O QUE FAZER —
Coloque todas as linhas dos registros abaixo numa tabela em Markdown com as colunas Nº e Linha, numerando uma por uma. Pule as linhas em branco e deixe as imagens de fora.

DADOS DA TAREFA —
====

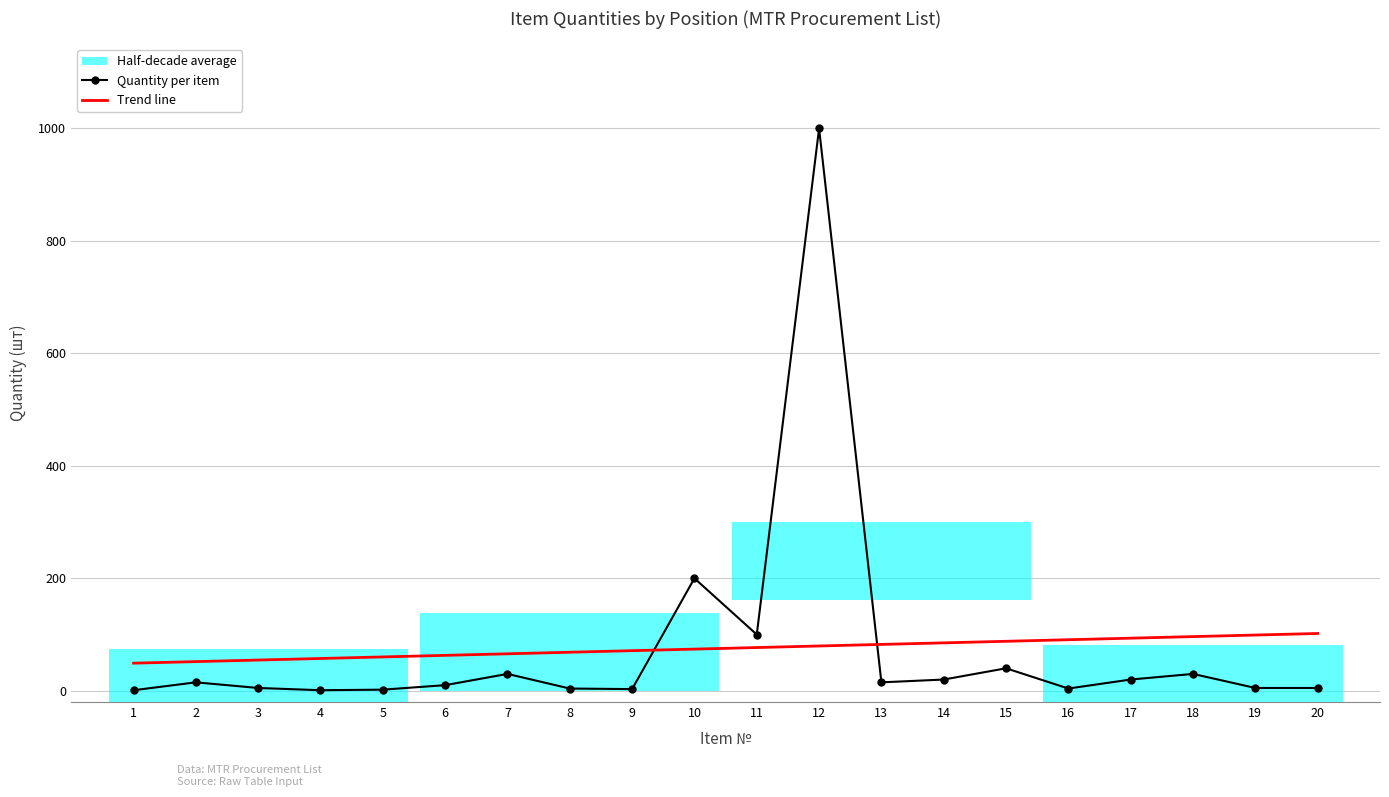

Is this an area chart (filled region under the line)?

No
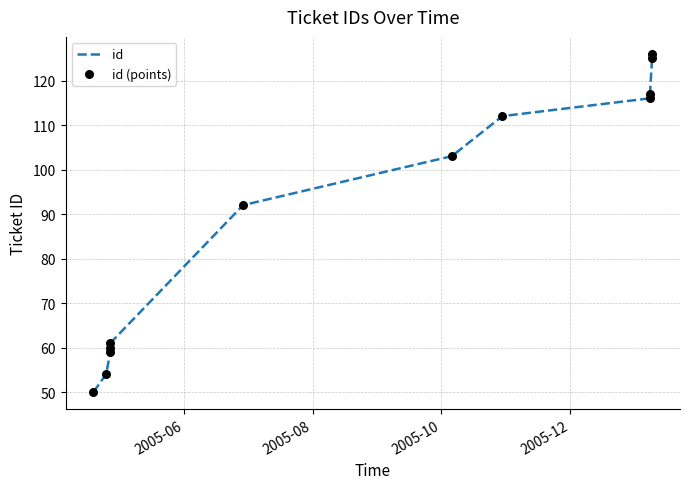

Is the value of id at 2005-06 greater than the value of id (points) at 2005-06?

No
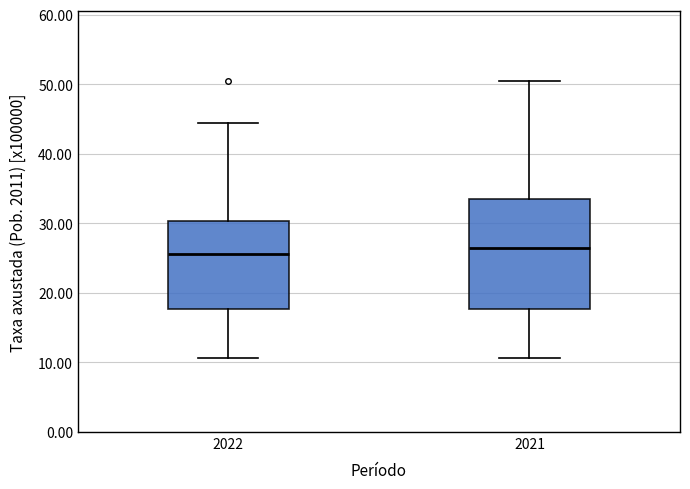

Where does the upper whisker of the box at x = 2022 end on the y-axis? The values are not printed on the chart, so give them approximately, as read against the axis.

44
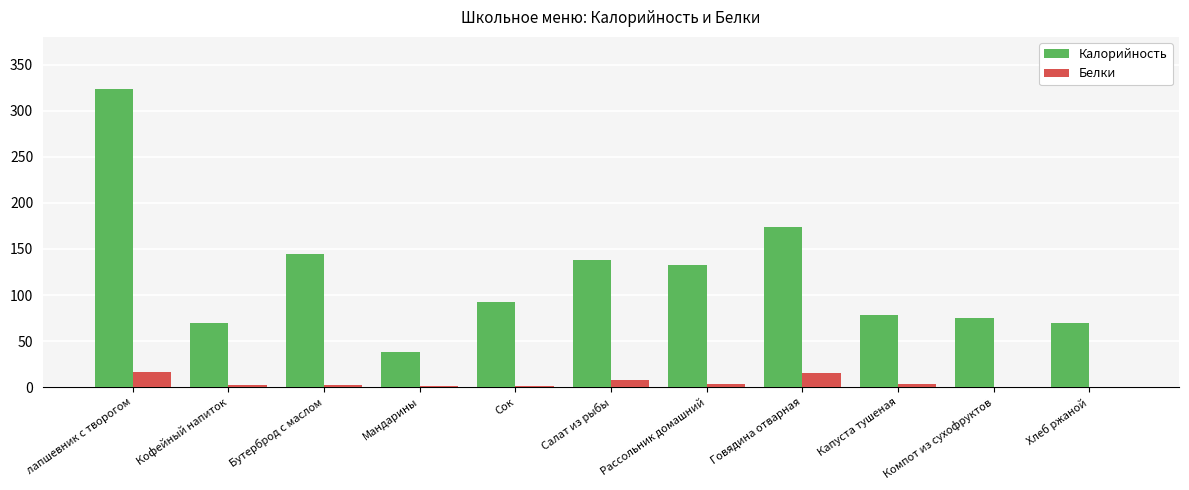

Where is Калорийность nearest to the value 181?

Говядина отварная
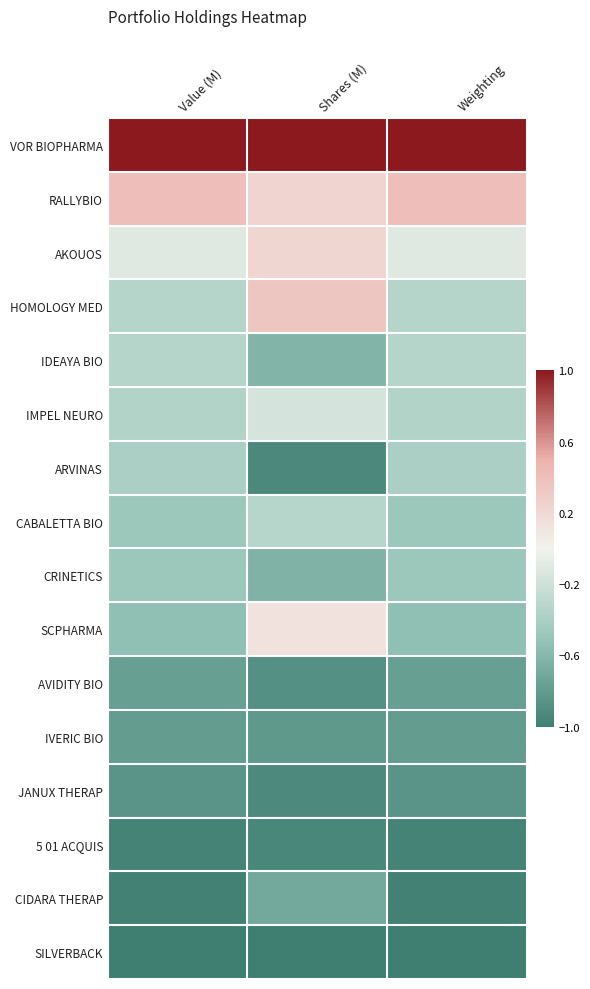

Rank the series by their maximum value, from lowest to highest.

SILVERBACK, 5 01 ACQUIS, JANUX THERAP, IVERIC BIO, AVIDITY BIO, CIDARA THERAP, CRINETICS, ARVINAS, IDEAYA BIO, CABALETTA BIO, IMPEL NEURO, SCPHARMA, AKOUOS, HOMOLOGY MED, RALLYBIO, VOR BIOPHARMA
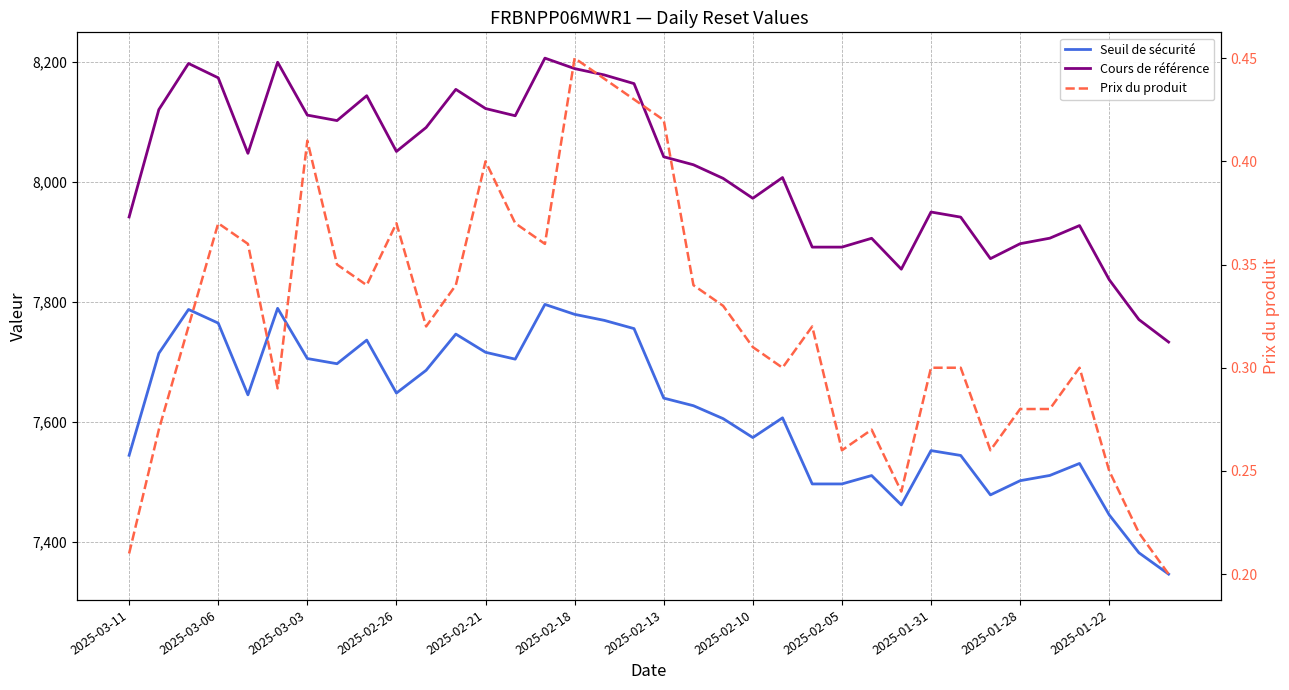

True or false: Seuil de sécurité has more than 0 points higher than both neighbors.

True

====

SUA RESPOSTA —
| Nº | Linha |
|---|---|
| 1 | Is this an area chart (filled region under the line)? |
| 2 | No |
| 3 | Is the value of id at 2005-06 greater than the value of id (points) at 2005-06? |
| 4 | No |
| 5 | Where does the upper whisker of the box at x = 2022 end on the y-axis? The values are not printed on the chart, so give them approximately, as read against the axis. |
| 6 | 44 |
| 7 | Where is Калорийность nearest to the value 181? |
| 8 | Говядина отварная |
| 9 | Rank the series by their maximum value, from lowest to highest. |
| 10 | SILVERBACK, 5 01 ACQUIS, JANUX THERAP, IVERIC BIO, AVIDITY BIO, CIDARA THERAP, CRINETICS, ARVINAS, IDEAYA BIO, CABALETTA BIO, IMPEL NEURO, SCPHARMA, AKOUOS, HOMOLOGY MED, RALLYBIO, VOR BIOPHARMA |
| 11 | True or false: Seuil de sécurité has more than 0 points higher than both neighbors. |
| 12 | True |